Now that we’ve covered the basics, here’s some of the things in REMA that have made me a better designer.
A Common Lexicon
REMA gives us a common lexicon to talk about why some games are designed differently and play differently. That’s a big deal on a dev team – often one designer wants to make an Experiment game and one wants to make a Rollercoaster game, and they just talk past each other. Understanding REMA, these debates can be resolved.
It is useful for players and critics too. Players play different games. When expectations are wrong, confusion ensues. If developers use REMA language to communicate genres with audiences, rather then the meaningless “Action”, “RPG”, or “Sandbox”, it matches the right audience to the right game, and players can happily embrace each genre’s uniqueness.
Once you know what genre you’re in, it’s much easier to understand what’s inside and outside your game. The traits serve as a guideline to what has worked and what hasn’t, and give insight into how the audience thinks. This can be particularly helpful for developers who are new to their genre, and need something to relate to.
REMA can also help you find useful game references. If you’re making a competitive multiplayer game, you already knew to look at Starcraft and Counter-strike and Chess. But you might not think to explore Minesweeper or 7 Wonders or Demon Souls.
The traits create powerful trait dynamics, areas where each traits has evolved to be different between the modes. For example:
- Choices: Rollercoaster and Mastery games have few choices, but Experiment games have tons. And the choices change nature and get more complex as you walk from R to E to M to A.
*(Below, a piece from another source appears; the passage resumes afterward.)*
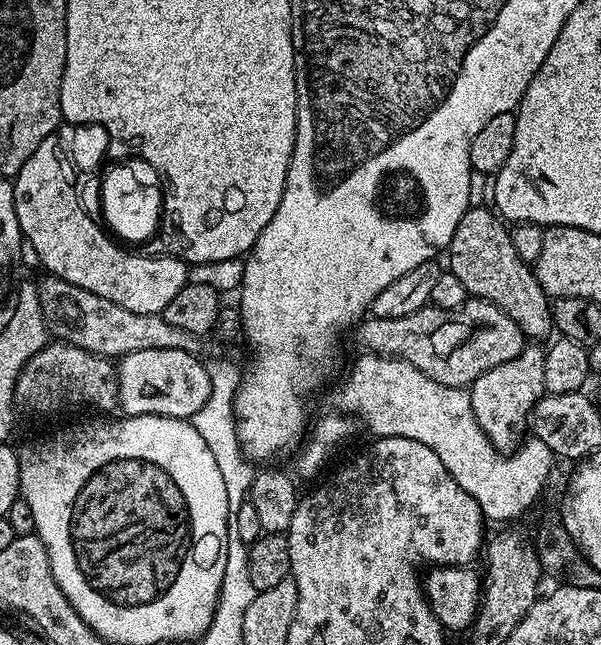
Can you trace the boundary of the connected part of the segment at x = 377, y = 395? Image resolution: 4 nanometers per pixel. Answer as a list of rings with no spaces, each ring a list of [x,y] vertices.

- Length: Rollercoaster games are short, Experiment games are long, and Mastery games are extremely short.
- Replayability: Rollercoaster games are played once, Experiment games 2-3 times, and Mastery and Application games over and over and over.
- World Size: Most often, Rollercoaster games are journeys, Experiment games are sandboxes, and Mastery games are arenas.
- Goals: Rollercoaster games and Mastery games have designer-specified end goals, and Experiment games and Application games have player-specified end goals.
You’ll see these dynamics throughout the traits I identified. Study why they exist. They are the most powerful part of the whole REMA model. Pay special attention to games that successfully manipulate or break them. Understanding these trait dynamics is key to making a good design. If you make a Mastery game that’s a journey, you’re in risky country, so try and nail that part of the design early.
Improve the Experience
Most games are going to have parts that are Rollercoaster, parts that are Experiment, and parts that are Mastery. It adds depth and variety to the game. Identify these places and guide the player through the transition between them – setting the tone, changing the mood, providing rewards. Otherwise, you’ll leave players frustrated.
In more procedural games, layer the different parts of REMA play at different time scales (eg 1 minute, 15 minutes, 1 hour). Make these secondary REMA modes infrequent, easy, and optional. For examples, look at the cutscenes and loot game in Diablo 2, or the battles in the Total War series, or the town/wilderness/boss timing in Pokemon. The larger arc of Diablo 2 (Normal/Nightmare/Hell) and Pokemon (Journey/”Catch them All”/Arena Fights) both brilliantly encourage R->E->M transitions over hundreds of hours.
REMA also helps predict when you might need more of one particular mode. For example, many Mastery games lack any safe space to Experiment, which means many players fail to transition to Mastery play. One of the my favorite features of Starcraft 2, the Challenges, addresses this problem. The Challenges were short puzzles that teach you a skill that you need to compete in the multiplayer game. The Challenges gave players a safe space to Experiment with key parts of the game and then Master them, making the Mastery transition significantly easier in Starcraft 2 then Starcraft: Brood War.
Once upon a time Metroid was an Experiment game. What would a game look like that went back to those roots? Or a game that combined Metroid’s Rollercoaster nature with Application play to make a metaphorical game about surviving cancer? REMA teaches us a lot about how players learn, and by playing with the model and its traits, we can discover new directions that haven’t been fully explored.
Break the rules. REMA is a model, not a law. Roguelikes broke the rules of Mastery games and created a game that was about mastering the average game, not an individual game. Braid built a new sub-genre of Rollercoaster games by sending a message that could only be heard through play. REMA predicts that you’ll lose some percentage of frustrated players when you break the model. But no game is for everyone. Most of the time when you do something new you frustrate 80% of players, but the other 20% become your biggest fans. If you didn’t want everyone to begin with, that’s a great deal.